For Penoles, the arrangement with BacTech and Mintek is consistent with its goal of expanding the copper side of its business while lessening its costly reliance on smelters operated by its Mexican competitors. Currently, Penoles is a major producer of silver, gold, zinc, lead and sodium sulphate. The new technology may also induce the company to consider developing some of Latin America’s more metallurgically troublesome base metal deposits, particularly those in central Mexico.

US20-30 per lb.

The operating cost of a moderately sized bioleaching plant will range from US20-30 per lb. copper, depending largely on power and reagent costs, says Spence. Looking at an individual case: tests performed on copper ores from the Mount Lyell mine in Tasmania indicate an operating cost of US17-20 per lb., and a capital cost of US$47 million, for a plant capable of producing 30,000 tonnes of copper metal annually. This translates into a total production cost of US68 per lb. copper.

BacTech is also researching the bioleaching of nickel-copper-cobalt ore. As with copper-zinc, such material can be bioleached as a bulk concentrate if a clean concentrate cannot be produced. Also, bioleaching tends to result in higher cobalt recoveries than those achieved by traditional smelting.

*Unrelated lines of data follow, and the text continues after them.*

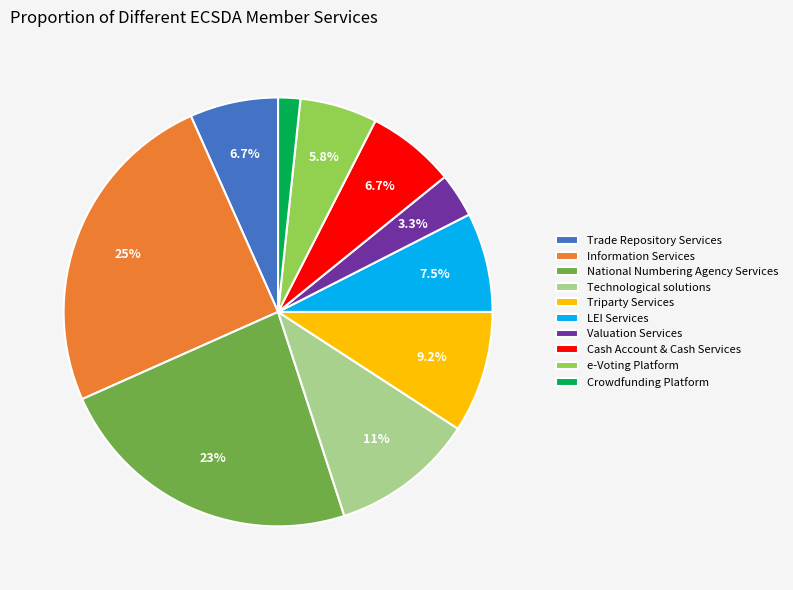

Which has a higher value, National Numbering Agency Services or e-Voting Platform?

National Numbering Agency Services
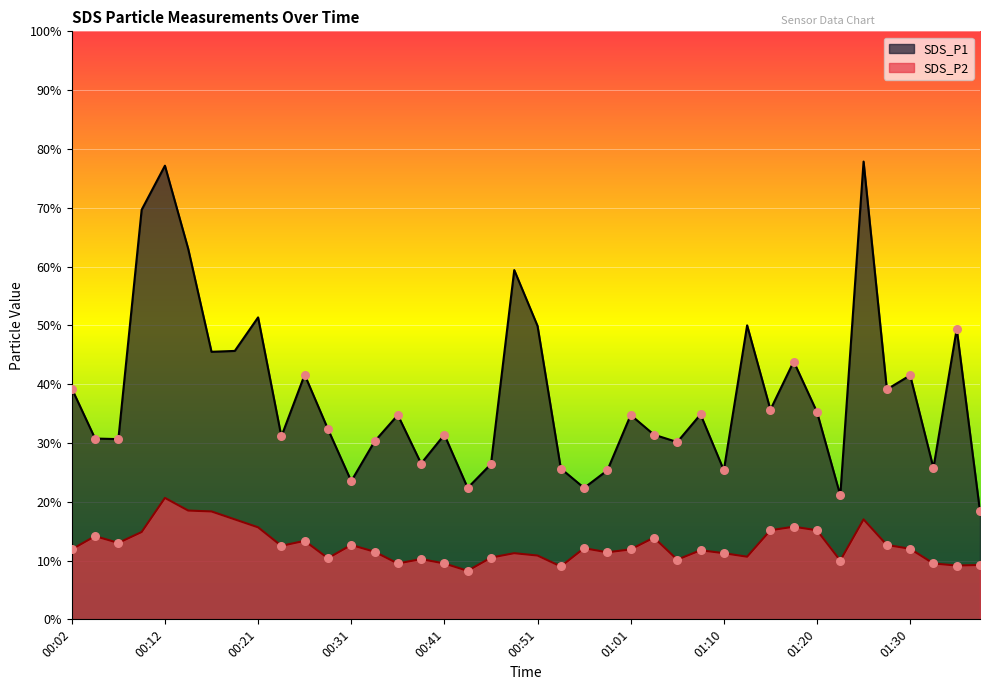

What is the total value across all series at 00:06?

8.7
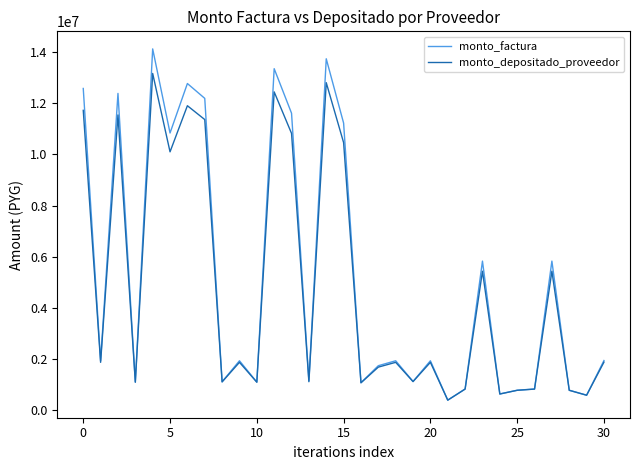

What is the maximum value shown in the chart?

14127690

BacTech has already operated a small pilot plant using copper-nickel concentrates from Western Australia, and recoveries were in the range of 95%.

Beyond the bioleaching of base metals in tanks, Spence sees a future for the heap bioleaching of coarsely crushed, low-grade primary copper ore. He predicts there will be a trend similar to that seen in the gold industry over the past 10-15 years, when companies heap-leached progressively lower-grade material.

“We’ve had successful results in our laboratories and we’re definitely planning to move into heap leaching of chalcopyrite with the first opportunity,” he says.

(At the board-room level, BacTech’s Australian-based president, Richard Winby, died unexpectedly in December 1999, and the company is seeking a replacement.)